The task: Extract every line of text from the listing below and reproduce each one verbatim, in its original order.

********************

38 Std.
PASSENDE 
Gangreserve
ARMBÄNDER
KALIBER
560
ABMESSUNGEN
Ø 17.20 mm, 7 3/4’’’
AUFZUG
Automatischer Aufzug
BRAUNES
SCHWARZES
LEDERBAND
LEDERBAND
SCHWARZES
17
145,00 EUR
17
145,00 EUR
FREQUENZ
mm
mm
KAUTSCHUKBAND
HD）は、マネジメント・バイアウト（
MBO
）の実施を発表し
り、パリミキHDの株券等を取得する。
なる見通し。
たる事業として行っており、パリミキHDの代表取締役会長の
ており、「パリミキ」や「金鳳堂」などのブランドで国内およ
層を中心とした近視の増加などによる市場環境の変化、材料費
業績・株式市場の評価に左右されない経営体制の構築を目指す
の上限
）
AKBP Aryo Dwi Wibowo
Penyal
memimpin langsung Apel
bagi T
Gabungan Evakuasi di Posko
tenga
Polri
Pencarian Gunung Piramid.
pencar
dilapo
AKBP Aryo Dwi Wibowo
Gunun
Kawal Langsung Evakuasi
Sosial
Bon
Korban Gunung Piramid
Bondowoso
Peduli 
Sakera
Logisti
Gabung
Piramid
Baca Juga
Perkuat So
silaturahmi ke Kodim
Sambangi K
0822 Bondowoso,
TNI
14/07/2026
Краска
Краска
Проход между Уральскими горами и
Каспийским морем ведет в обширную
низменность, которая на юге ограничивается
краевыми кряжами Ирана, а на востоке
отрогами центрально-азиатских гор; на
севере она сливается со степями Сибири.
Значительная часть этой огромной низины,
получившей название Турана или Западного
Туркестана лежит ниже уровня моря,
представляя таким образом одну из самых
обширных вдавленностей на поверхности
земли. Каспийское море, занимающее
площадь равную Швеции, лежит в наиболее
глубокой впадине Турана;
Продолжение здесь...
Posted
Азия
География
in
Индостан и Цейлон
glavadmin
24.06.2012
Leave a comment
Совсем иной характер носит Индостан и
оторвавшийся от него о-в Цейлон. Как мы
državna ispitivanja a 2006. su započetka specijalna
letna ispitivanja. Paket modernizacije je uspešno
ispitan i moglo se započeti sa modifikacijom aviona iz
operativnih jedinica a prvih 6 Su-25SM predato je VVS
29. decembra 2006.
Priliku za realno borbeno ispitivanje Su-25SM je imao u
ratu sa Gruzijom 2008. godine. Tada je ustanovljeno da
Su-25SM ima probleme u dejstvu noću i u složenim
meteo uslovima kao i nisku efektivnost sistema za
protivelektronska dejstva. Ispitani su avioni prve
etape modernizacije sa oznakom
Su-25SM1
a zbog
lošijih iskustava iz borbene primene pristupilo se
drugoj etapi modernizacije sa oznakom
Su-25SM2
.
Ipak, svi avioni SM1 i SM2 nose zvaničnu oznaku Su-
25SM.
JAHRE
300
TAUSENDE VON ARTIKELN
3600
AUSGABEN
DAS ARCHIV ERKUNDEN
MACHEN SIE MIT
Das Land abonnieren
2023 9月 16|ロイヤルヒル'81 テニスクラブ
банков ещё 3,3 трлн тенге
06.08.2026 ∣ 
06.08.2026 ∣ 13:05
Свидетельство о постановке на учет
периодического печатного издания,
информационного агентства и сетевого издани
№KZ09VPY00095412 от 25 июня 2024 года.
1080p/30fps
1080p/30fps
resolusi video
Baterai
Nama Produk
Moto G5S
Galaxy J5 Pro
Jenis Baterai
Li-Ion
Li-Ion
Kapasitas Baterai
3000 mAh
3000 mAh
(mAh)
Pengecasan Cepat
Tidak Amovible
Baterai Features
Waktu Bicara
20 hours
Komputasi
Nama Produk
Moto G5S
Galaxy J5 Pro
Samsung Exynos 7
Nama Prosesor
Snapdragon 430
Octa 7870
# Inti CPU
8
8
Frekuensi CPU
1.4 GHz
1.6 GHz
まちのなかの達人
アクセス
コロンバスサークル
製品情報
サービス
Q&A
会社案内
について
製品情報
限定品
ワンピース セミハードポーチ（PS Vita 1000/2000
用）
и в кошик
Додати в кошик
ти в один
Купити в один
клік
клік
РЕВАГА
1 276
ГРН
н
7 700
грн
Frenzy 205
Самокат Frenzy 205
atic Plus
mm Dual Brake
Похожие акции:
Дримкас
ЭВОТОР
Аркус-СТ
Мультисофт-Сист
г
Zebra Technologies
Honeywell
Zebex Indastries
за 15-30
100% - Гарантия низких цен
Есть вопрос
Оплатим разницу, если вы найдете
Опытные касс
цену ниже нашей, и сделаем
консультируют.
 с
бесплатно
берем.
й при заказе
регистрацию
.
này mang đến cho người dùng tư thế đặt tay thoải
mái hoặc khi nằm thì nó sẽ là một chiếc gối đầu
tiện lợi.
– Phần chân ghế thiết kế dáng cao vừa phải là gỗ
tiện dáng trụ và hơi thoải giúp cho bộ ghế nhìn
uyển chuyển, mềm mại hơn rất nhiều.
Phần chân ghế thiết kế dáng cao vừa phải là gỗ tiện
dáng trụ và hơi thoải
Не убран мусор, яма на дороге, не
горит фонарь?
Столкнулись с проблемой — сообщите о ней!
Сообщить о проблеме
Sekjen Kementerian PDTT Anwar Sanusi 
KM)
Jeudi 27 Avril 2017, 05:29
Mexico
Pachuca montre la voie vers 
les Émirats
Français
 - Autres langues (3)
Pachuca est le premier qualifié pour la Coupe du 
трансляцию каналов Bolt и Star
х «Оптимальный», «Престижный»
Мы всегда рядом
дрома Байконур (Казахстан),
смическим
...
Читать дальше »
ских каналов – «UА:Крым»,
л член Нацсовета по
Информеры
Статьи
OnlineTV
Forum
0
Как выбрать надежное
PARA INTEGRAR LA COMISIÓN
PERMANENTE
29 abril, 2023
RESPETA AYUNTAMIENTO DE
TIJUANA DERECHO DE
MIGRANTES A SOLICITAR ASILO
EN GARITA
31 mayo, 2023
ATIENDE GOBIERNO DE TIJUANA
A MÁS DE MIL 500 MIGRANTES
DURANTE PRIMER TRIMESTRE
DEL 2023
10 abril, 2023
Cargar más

********************

Written solution:
38 Std.
PASSENDE 
Gangreserve
ARMBÄNDER
KALIBER
560
ABMESSUNGEN
Ø 17.20 mm, 7 3/4’’’
AUFZUG
Automatischer Aufzug
BRAUNES
SCHWARZES
LEDERBAND
LEDERBAND
SCHWARZES
17
145,00 EUR
17
145,00 EUR
FREQUENZ
mm
mm
KAUTSCHUKBAND
HD）は、マネジメント・バイアウト（
MBO
）の実施を発表し
り、パリミキHDの株券等を取得する。
なる見通し。
たる事業として行っており、パリミキHDの代表取締役会長の
ており、「パリミキ」や「金鳳堂」などのブランドで国内およ
層を中心とした近視の増加などによる市場環境の変化、材料費
業績・株式市場の評価に左右されない経営体制の構築を目指す
の上限
）
AKBP Aryo Dwi Wibowo
Penyal
memimpin langsung Apel
bagi T
Gabungan Evakuasi di Posko
tenga
Polri
Pencarian Gunung Piramid.
pencar
dilapo
AKBP Aryo Dwi Wibowo
Gunun
Kawal Langsung Evakuasi
Sosial
Bon
Korban Gunung Piramid
Bondowoso
Peduli 
Sakera
Logisti
Gabung
Piramid
Baca Juga
Perkuat So
silaturahmi ke Kodim
Sambangi K
0822 Bondowoso,
TNI
14/07/2026
Краска
Краска
Проход между Уральскими горами и
Каспийским морем ведет в обширную
низменность, которая на юге ограничивается
краевыми кряжами Ирана, а на востоке
отрогами центрально-азиатских гор; на
севере она сливается со степями Сибири.
Значительная часть этой огромной низины,
получившей название Турана или Западного
Туркестана лежит ниже уровня моря,
представляя таким образом одну из самых
обширных вдавленностей на поверхности
земли. Каспийское море, занимающее
площадь равную Швеции, лежит в наиболее
глубокой впадине Турана;
Продолжение здесь...
Posted
Азия
География
in
Индостан и Цейлон
glavadmin
24.06.2012
Leave a comment
Совсем иной характер носит Индостан и
оторвавшийся от него о-в Цейлон. Как мы
državna ispitivanja a 2006. su započetka specijalna
letna ispitivanja. Paket modernizacije je uspešno
ispitan i moglo se započeti sa modifikacijom aviona iz
operativnih jedinica a prvih 6 Su-25SM predato je VVS
29. decembra 2006.
Priliku za realno borbeno ispitivanje Su-25SM je imao u
ratu sa Gruzijom 2008. godine. Tada je ustanovljeno da
Su-25SM ima probleme u dejstvu noću i u složenim
meteo uslovima kao i nisku efektivnost sistema za
protivelektronska dejstva. Ispitani su avioni prve
etape modernizacije sa oznakom
Su-25SM1
a zbog
lošijih iskustava iz borbene primene pristupilo se
drugoj etapi modernizacije sa oznakom
Su-25SM2
.
Ipak, svi avioni SM1 i SM2 nose zvaničnu oznaku Su-
25SM.
JAHRE
300
TAUSENDE VON ARTIKELN
3600
AUSGABEN
DAS ARCHIV ERKUNDEN
MACHEN SIE MIT
Das Land abonnieren
2023 9月 16|ロイヤルヒル'81 テニスクラブ
банков ещё 3,3 трлн тенге
06.08.2026 ∣ 
06.08.2026 ∣ 13:05
Свидетельство о постановке на учет
периодического печатного издания,
информационного агентства и сетевого издани
№KZ09VPY00095412 от 25 июня 2024 года.
1080p/30fps
1080p/30fps
resolusi video
Baterai
Nama Produk
Moto G5S
Galaxy J5 Pro
Jenis Baterai
Li-Ion
Li-Ion
Kapasitas Baterai
3000 mAh
3000 mAh
(mAh)
Pengecasan Cepat
Tidak Amovible
Baterai Features
Waktu Bicara
20 hours
Komputasi
Nama Produk
Moto G5S
Galaxy J5 Pro
Samsung Exynos 7
Nama Prosesor
Snapdragon 430
Octa 7870
# Inti CPU
8
8
Frekuensi CPU
1.4 GHz
1.6 GHz
まちのなかの達人
アクセス
コロンバスサークル
製品情報
サービス
Q&A
会社案内
について
製品情報
限定品
ワンピース セミハードポーチ（PS Vita 1000/2000
用）
и в кошик
Додати в кошик
ти в один
Купити в один
клік
клік
РЕВАГА
1 276
ГРН
н
7 700
грн
Frenzy 205
Самокат Frenzy 205
atic Plus
mm Dual Brake
Похожие акции:
Дримкас
ЭВОТОР
Аркус-СТ
Мультисофт-Сист
г
Zebra Technologies
Honeywell
Zebex Indastries
за 15-30
100% - Гарантия низких цен
Есть вопрос
Оплатим разницу, если вы найдете
Опытные касс
цену ниже нашей, и сделаем
консультируют.
 с
бесплатно
берем.
й при заказе
регистрацию
.
này mang đến cho người dùng tư thế đặt tay thoải
mái hoặc khi nằm thì nó sẽ là một chiếc gối đầu
tiện lợi.
– Phần chân ghế thiết kế dáng cao vừa phải là gỗ
tiện dáng trụ và hơi thoải giúp cho bộ ghế nhìn
uyển chuyển, mềm mại hơn rất nhiều.
Phần chân ghế thiết kế dáng cao vừa phải là gỗ tiện
dáng trụ và hơi thoải
Не убран мусор, яма на дороге, не
горит фонарь?
Столкнулись с проблемой — сообщите о ней!
Сообщить о проблеме
Sekjen Kementerian PDTT Anwar Sanusi 
KM)
Jeudi 27 Avril 2017, 05:29
Mexico
Pachuca montre la voie vers 
les Émirats
Français
 - Autres langues (3)
Pachuca est le premier qualifié pour la Coupe du 
трансляцию каналов Bolt и Star
х «Оптимальный», «Престижный»
Мы всегда рядом
дрома Байконур (Казахстан),
смическим
...
Читать дальше »
ских каналов – «UА:Крым»,
л член Нацсовета по
Информеры
Статьи
OnlineTV
Forum
0
Как выбрать надежное
PARA INTEGRAR LA COMISIÓN
PERMANENTE
29 abril, 2023
RESPETA AYUNTAMIENTO DE
TIJUANA DERECHO DE
MIGRANTES A SOLICITAR ASILO
EN GARITA
31 mayo, 2023
ATIENDE GOBIERNO DE TIJUANA
A MÁS DE MIL 500 MIGRANTES
DURANTE PRIMER TRIMESTRE
DEL 2023
10 abril, 2023
Cargar más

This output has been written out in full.